I'm not for or against this on its own.  I am, however, not for a weak expansion.  I don't want the NFL to, say, add a team in London and one in Los Angeles and we have this 34 team league where one division in each conference has a 5th team and three have 4.  Not a big fan of that.  Unless you have a full scale expansion with eight teams to place one in each division or, I'm not a fan but, four teams where half the divisions have 5 and the other half has 4 then I'm not buying into it (more on this in a second).

That would mean the NFL would have to see one of its current teams move to London.  The Los Angeles issue isn't as dire since both the Chargers and Raiders would be prime candidates for a move to LA.  But who would go to London?  The prime candidate is the Jacksonville Jaguars who struggle to see out and wouldn't leave a major void in its market (Florida still has two NFL teams).  The other candidate is the St. Louis Rams who don't have the cushy stadium deal that most everyone else in the league has.  Tampa Bay?  Not likely before the Jags.

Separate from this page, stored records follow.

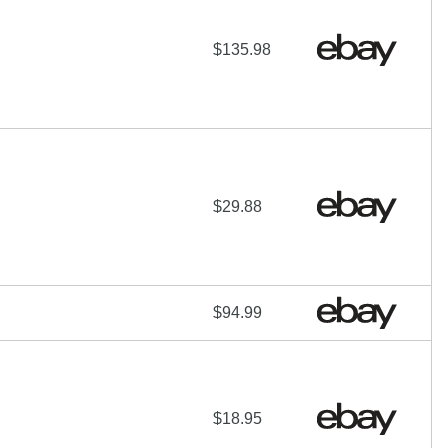
$135.98
$29.88
$94.99
$18.95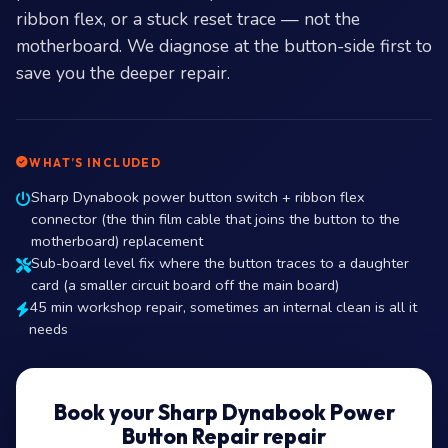
ribbon flex, or a stuck reset trace — not the
motherboard. We diagnose at the button-side first to
save you the deeper repair.
WHAT’S INCLUDED
Sharp Dynabook power button switch + ribbon flex
connector (the thin film cable that joins the button to the
motherboard) replacement
Sub-board level fix where the button traces to a daughter
card (a smaller circuit board off the main board)
45 min workshop repair, sometimes an internal clean is all it
needs
Book your Sharp Dynabook Power
Button Repair repair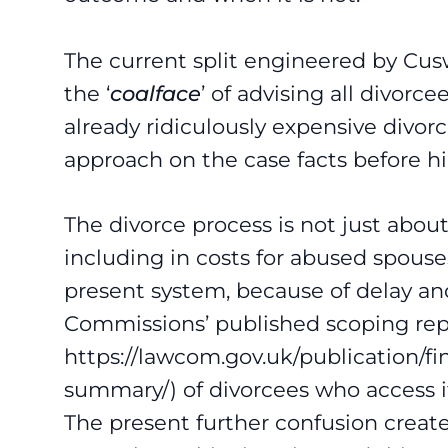
The current split engineered by Cusw
the ‘
coalface
’ of advising all divorc
already ridiculously expensive divorc
approach on the case facts before 
The divorce process is not just abou
including in costs for abused spouses
present system, because of delay an
Commissions’ published scoping rep
https://lawcom.gov.uk/publication/f
summary/) of divorcees who access it 
The present further confusion creat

Anyone else?  No.  The usual suspects of the last decade all got new stadiums (Colts, Vikings) or aren't really looking to bolt (Panthers, Bills).  But who knows.

If I was czar of all sports, I'd have the Jags move to London, the Raiders back to Los Angeles.  Since it isn't a geographic necessity, keep the London Jaguars in the AFC South.


No.  Don't do it.  The Super Bowl isn't only about the actual game, but all the stuff around the game.  The sun and fun in South Beach.  The partying in New Orleans.  Whether it is Glendale, AZ, Dallas, Atlanta, Tampa or Houston, we get to have fun with all kinds of events and parties and all that.  Sure, there's no where in this nation where one can do more stuff than in New York, with the weather as it is, it isn't the most fun of times.  More sightseeing in an expensive city than football fun in a sunny locale.

But we've had Super Bowls in Detroit, Indianapolis and Minnesota before and despite the game being played in a dome, the event surrounding the Super Bowl had the same issues.

As for the game, it is wrong.

I know that people point out the Ice Bowl and some of the epic conference title games that we've had as examples of how it could be great for football.  Whatever.  In those circumstances, one team had the home field advantage and part of a home field advantage is the weather.  I know we had the snowy "Tuck Game" in New England.  Well, that was part of the AFC playoffs and the Pats earned the right to have that game played there.

The Super Bowl is a neutral site.  A game where most of the nation is watching and many just want to watch an entertaining game.  If I get to see the Panthers and Chargers in the Super Bowl, it would be awesome to see that in the snow, eh?  Two warm weather teams having to freeze their booties off?  Heck, even if it is the Broncos and Saints ... it would be great to see two such great offenses slushing around in the snow and bundling in the elements.

No.  Give me a nice NEUTRAL weather pattern so we can see what these two teams can do when the playing conditions are optimal.